Traditionally, VBA developers rely on the FileSystemObject to retrieve files within a directory. I decided to test and compare different methods (Windows API, PowerQuery, PowerShell, and FileSystemObject) to determine which is the most efficient for large-scale file retrieval. Below are the results of my tests, along with the code implementations for each approach.

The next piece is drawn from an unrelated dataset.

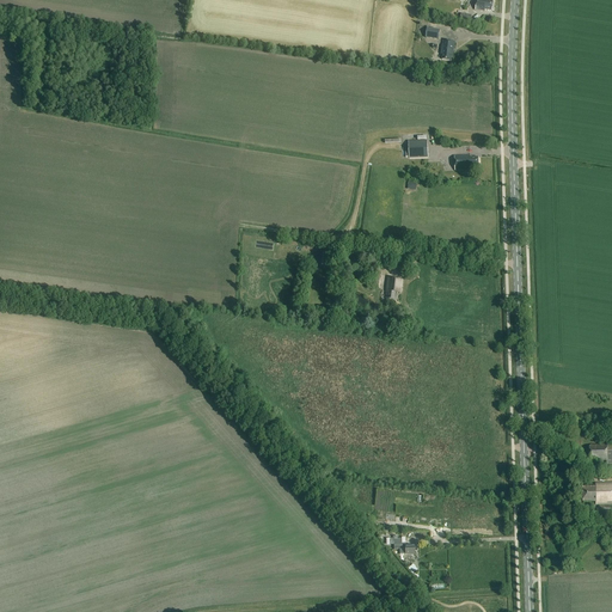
[(476,0),(475,11),(485,12),(485,11),(493,12),(494,1),(487,0),(476,0)]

- Windows API: 18.86328 seconds to retrieve 512191 files from D:\
- PowerQuery: 27.48828 seconds to retrieve 512191 files from D:\
- PowerShell: 74.35938 seconds to retrieve 512191 files from D:\
- FileSystemObject: 212.4434 seconds to retrieve 512171 files from D:\
Windows API: 18.86328 seconds
Attribute VB_Name = "WinAPI"
Option Explicit
#If VBA7 Then
Private Declare PtrSafe Function FindFirstFile Lib "kernel32" Alias "FindFirstFileA" _
(ByVal lpFileName As String, lpFindFileData As WIN32_FIND_DATA) As LongPtr
Private Declare PtrSafe Function FindNextFile Lib "kernel32" Alias "FindNextFileA" _
(ByVal hFindFile As LongPtr, lpFindFileData As WIN32_FIND_DATA) As Long
Private Declare PtrSafe Function FindClose Lib "kernel32" (ByVal hFindFile As LongPtr) As Long
#Else
Private Declare Function FindFirstFile Lib "kernel32" Alias "FindFirstFileA" _
(ByVal lpFileName As String, lpFindFileData As WIN32_FIND_DATA) As Long
Private Declare Function FindNextFile Lib "kernel32" Alias "FindNextFileA" _
(ByVal hFindFile As Long, lpFindFileData As WIN32_FIND_DATA) As Long
Private Declare Function FindClose Lib "kernel32" (ByVal hFindFile As Long) As Long
#End If
Private Type FILETIME
dwLowDateTime As Long
dwHighDateTime As Long
End Type
Private Type WIN32_FIND_DATA
dwFileAttributes As Long
ftCreationTime As FILETIME
ftLastAccessTime As FILETIME
ftLastWriteTime As FILETIME
nFileSizeHigh As Long
nFileSizeLow As Long
dwReserved0 As Long
dwReserved1 As Long
cFileName As String * 260
cAlternate As String * 14
End Type
Function GetFilesWindowsAPIDictionary(RootFolder As String, Optional FileDictionary As Scripting.Dictionary) As Scripting.Dictionary
Dim hFind As LongPtr
Dim WFD As WIN32_FIND_DATA
Dim FileName As String
' Initialize the dictionary if not already initialized
If FileDictionary Is Nothing Then
Set FileDictionary = New Scripting.Dictionary
End If
' Ensure the folder path ends with a backslash
If Right(RootFolder, 1) <> "\" Then RootFolder = RootFolder & "\"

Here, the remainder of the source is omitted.